Extracted material >>
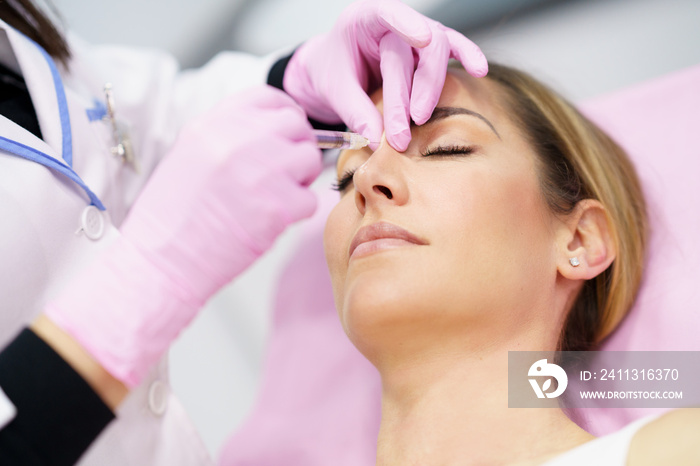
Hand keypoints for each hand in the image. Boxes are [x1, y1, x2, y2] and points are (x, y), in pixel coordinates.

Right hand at [46, 86, 320, 386]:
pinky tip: (269, 222)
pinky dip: (297, 213)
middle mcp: (238, 140)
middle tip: (283, 175)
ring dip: (300, 180)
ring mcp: (261, 171)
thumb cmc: (172, 217)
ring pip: (311, 160)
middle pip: (297, 126)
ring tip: (273, 199)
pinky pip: (310, 200)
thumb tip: (276, 132)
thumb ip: (231, 136)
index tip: (285, 135)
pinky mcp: (278, 207)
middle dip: (296, 149)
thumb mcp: (191, 155)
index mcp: (213, 124)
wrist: (159, 263)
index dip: (285, 116)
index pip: (270, 98)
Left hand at [283, 0, 487, 150]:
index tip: (422, 39)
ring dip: (432, 88)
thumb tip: (375, 141)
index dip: (407, 23)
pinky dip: (467, 58)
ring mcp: (416, 36)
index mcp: (365, 19)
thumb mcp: (334, 91)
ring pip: (438, 51)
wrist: (336, 73)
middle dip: (414, 88)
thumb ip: (355, 112)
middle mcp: (395, 23)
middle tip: (404, 127)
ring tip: (421, 119)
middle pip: (419, 46)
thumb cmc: (333, 73)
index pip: (389, 13)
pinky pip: (453, 49)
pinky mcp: (428, 52)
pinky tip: (479, 71)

Task to complete >> Repeat exactly the lines from the first line of the records above through the line containing "index tip: (422, 39)", leaving out the pictures.

Task result >>
Hand keypoints for each hand in the image. Boxes are [x1, y1, x2, y2] and points are (x, y), in pixel coordinates.

Right hand at [46, 86, 320, 386]:
pinky tip: (269, 222)
pinky dip: (297, 213)
middle mcp: (238, 140)
middle tip: (283, 175)
ring dip: (300, 180)
ring mcp: (261, 171)
thumb cmc: (172, 217)
ring pip: (311, 160)
middle pip: (297, 126)
ring tip: (273, 199)
pinky pip: (310, 200)
thumb tip: (276, 132)
thumb ip: (231, 136)
index tip: (285, 135)
pinky mcp: (278, 207)
middle dip: (296, 149)
thumb mcp: (191, 155)
index mcp: (213, 124)
wrist: (159, 263)
index dip: (285, 116)
index pip: (270, 98)
Left hand at [283, 0, 487, 150]:
index tip: (422, 39)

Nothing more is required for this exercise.